▶ [What needs to be done]: Each line below containing the word "Left" needs to be shown.

▶ [Task inputs]:

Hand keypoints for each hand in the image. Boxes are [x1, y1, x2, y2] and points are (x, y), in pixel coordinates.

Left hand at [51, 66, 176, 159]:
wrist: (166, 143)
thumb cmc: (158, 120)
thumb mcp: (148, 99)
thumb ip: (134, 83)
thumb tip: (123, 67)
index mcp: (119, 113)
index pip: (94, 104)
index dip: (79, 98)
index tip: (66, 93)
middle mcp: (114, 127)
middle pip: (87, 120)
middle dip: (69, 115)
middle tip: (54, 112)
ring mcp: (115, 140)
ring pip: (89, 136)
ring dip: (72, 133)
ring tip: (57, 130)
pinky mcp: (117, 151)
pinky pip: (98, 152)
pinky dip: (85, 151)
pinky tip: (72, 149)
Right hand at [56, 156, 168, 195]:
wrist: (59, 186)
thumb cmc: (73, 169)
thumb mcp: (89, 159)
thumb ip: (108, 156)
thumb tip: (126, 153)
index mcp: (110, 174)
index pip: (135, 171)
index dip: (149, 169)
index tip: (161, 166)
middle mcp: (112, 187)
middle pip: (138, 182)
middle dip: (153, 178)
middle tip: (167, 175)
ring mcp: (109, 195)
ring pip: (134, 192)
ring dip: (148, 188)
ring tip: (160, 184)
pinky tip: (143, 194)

--

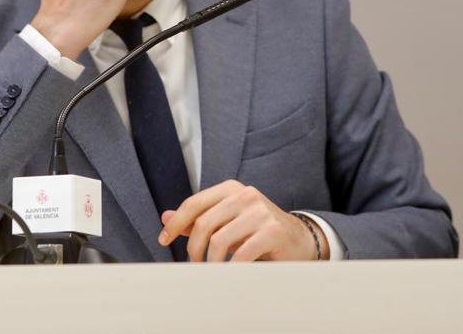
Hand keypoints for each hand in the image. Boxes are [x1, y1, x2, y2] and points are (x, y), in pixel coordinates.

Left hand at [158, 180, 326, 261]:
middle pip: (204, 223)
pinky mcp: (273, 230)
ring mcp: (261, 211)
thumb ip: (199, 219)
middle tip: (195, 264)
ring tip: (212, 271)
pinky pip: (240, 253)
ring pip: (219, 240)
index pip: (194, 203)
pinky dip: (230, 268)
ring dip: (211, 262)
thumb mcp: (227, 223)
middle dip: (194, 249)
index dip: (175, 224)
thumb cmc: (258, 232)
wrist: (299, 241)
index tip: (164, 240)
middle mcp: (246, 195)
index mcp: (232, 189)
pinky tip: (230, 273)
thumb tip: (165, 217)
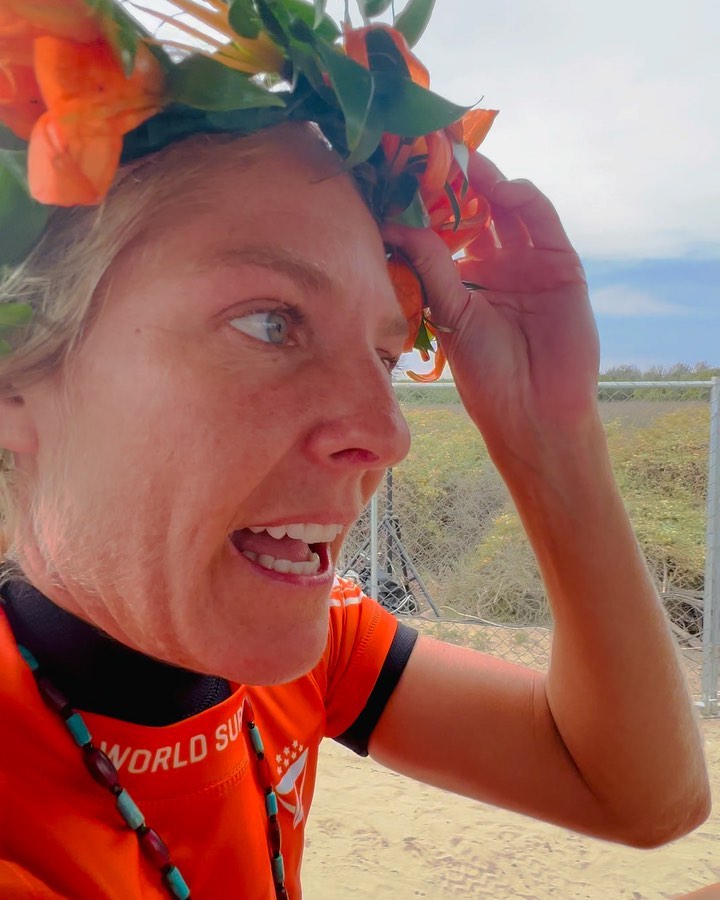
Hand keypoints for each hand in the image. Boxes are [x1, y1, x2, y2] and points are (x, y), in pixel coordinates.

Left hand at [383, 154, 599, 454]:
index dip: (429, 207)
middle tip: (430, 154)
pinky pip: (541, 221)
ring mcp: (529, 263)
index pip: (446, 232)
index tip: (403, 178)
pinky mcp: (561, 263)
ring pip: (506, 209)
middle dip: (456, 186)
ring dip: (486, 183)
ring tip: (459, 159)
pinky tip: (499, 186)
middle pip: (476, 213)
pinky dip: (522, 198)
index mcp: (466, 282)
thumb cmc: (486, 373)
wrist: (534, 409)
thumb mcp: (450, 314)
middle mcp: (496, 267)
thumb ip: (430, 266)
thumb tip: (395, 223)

▶ [Solution]:
Left hand at [51, 66, 176, 159]:
Left hand at [158, 180, 326, 261]:
Left hand at [383, 154, 599, 454]:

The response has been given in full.